**Data**

++++++

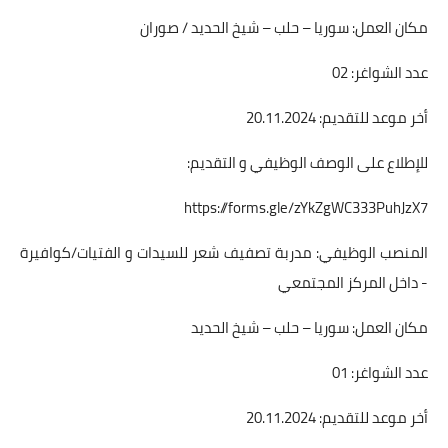
مكان العمل: سوريا – حلب – شيخ الحديد / صوران
عدد الشواغر: 02
أخر موعد للتقديم: 20.11.2024
للإطلاع على الوصف الوظيفي و التقديم:
https://forms.gle/zYkZgWC333PuhJzX7
المنصب الوظيفي: مدربة تصفيف شعر للسيدات و الفتيات/كوافيرة
- داخل المركز المجتمعي
مكان العمل: سوريا – حلب – شيخ الحديد
عدد الشواغر: 01
أخر موعد للتقديم: 20.11.2024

++++++

**Your task**
Hand back the data above exactly, leaving out all pictures.

**Response box**
مكان العمل: سوريا – حلب – شيخ الحديد / صوران
عدد الشواغر: 02
أخر موعد للتقديم: 20.11.2024
للإطلاع على الوصف الوظيفي و التقديم:
https://forms.gle/zYkZgWC333PuhJzX7
المنصب الوظيفي: مدربة تصفيف شعر للسيدات و الفتيات/كوافيرة
- داخل المركز المجتمعي
مكان العمل: سوريا – حلب – شيخ الحديد
عدد الشواغر: 01
أخر موعد للتقديم: 20.11.2024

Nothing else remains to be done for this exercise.